Text segment section start

Part of our development strategy is to include a carefully assessed proportion of sales in our programme, both market sale and lower-risk shared ownership sales. Last year our total sales activities delivered £8.5m in profit, which we invested in new affordable homes.

In building a pipeline of new homes for sale, we recognise that what’s important is how we control and mitigate this risk, how we protect ourselves against any market downturn, and how we ensure we don’t rely on sales to support our core business.

“Mergers will almost always increase financial capacity. For LiveWest, the key has been to use that capacity for new homes”

Our social housing interest cover is strong, underlining the resilience of our core business. We operate in markets we know intimately, with strong internal reporting on performance, trends and market intelligence. We have effective controls on work in progress and value at risk, we achieve sound margins on our sales programme and we emphasise careful management of our open market landbank. All of this ensures risks, including impairment, are within our stress-tested business plan scenarios – even in the event of significant house price falls.

To reduce our risk further, the majority of our market sales activity is through joint ventures with major developers, meaning we are sharing opportunities, risks and expertise. The Homes England first wave programme also enables us to plan over longer horizons than before. This in turn offers the potential to flex tenure to reflect market conditions right through the build programme.

Fundamental to our risk management is that we have created effective governance with a strong board, including varied commercial expertise and extensive housing market experience at both non-executive and executive levels.

Many newly merged organisations concentrate on embedding change early on. How easy is it to keep an eye on the long term, and what are your plans for your second year and beyond?

In the first year since merging, our focus has indeed been on making sure that we have created firm foundations for the future by embedding change through transition and integration. Managing the many complexities of bringing together two businesses with their associated systems and processes has not been without its challenges, but we are now in a strong position to move forward.

Text segment section end
Information supplied section start

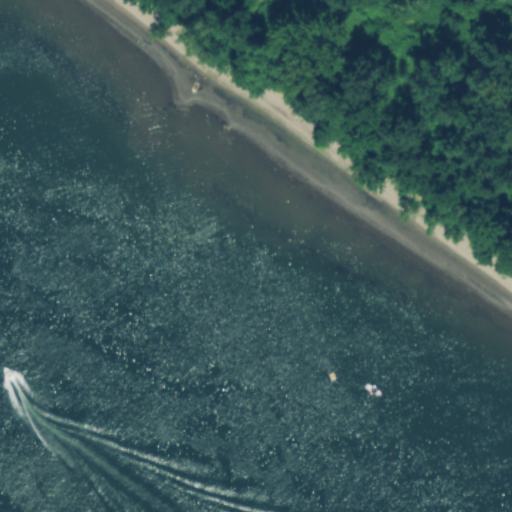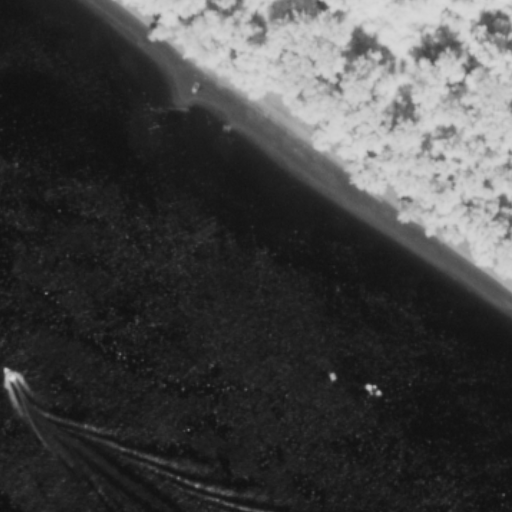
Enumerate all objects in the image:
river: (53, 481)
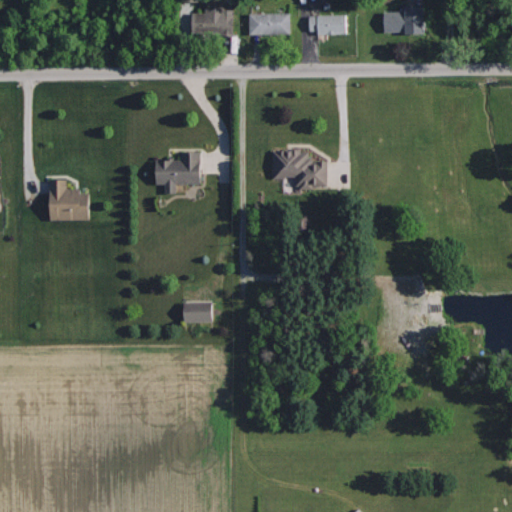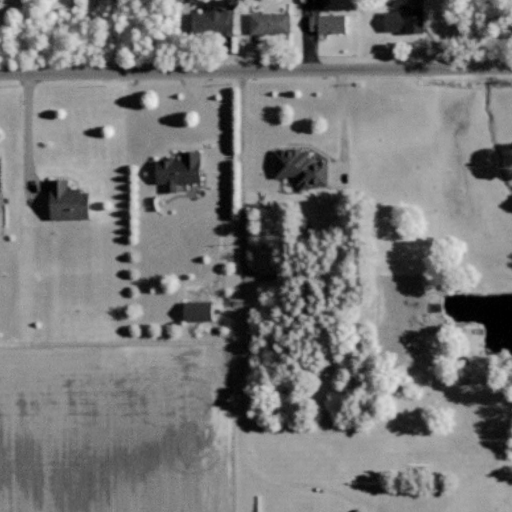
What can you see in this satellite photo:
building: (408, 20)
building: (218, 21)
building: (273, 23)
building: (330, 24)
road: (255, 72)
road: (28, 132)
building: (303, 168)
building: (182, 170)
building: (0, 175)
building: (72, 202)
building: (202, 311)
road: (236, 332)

Information supplied section end
Information supplied section start

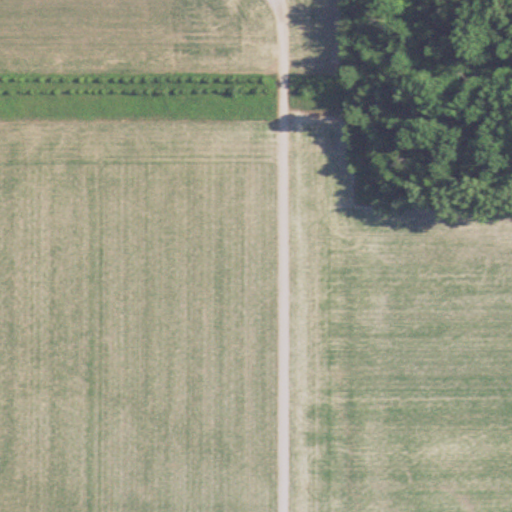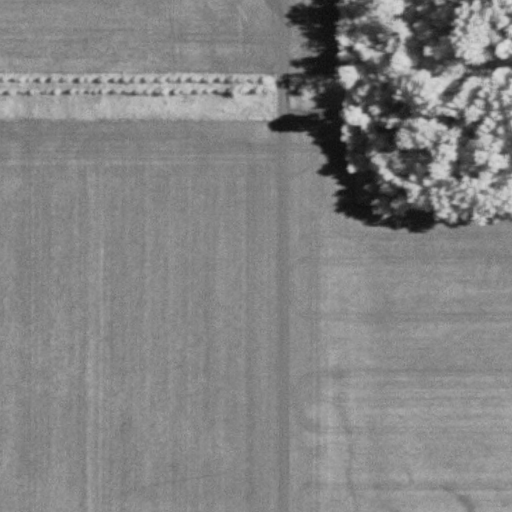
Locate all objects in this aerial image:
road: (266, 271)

Information supplied section end

Task goal:
Print the passage of the LiveWest text above from "Many newly merged" to "to move forward.", word for word.

Solution to this problem:
Many newly merged organisations concentrate on embedding change early on. How easy is it to keep an eye on the long term, and what are your plans for your second year and beyond?

In the first year since merging, our focus has indeed been on making sure that we have created firm foundations for the future by embedding change through transition and integration. Managing the many complexities of bringing together two businesses with their associated systems and processes has not been without its challenges, but we are now in a strong position to move forward.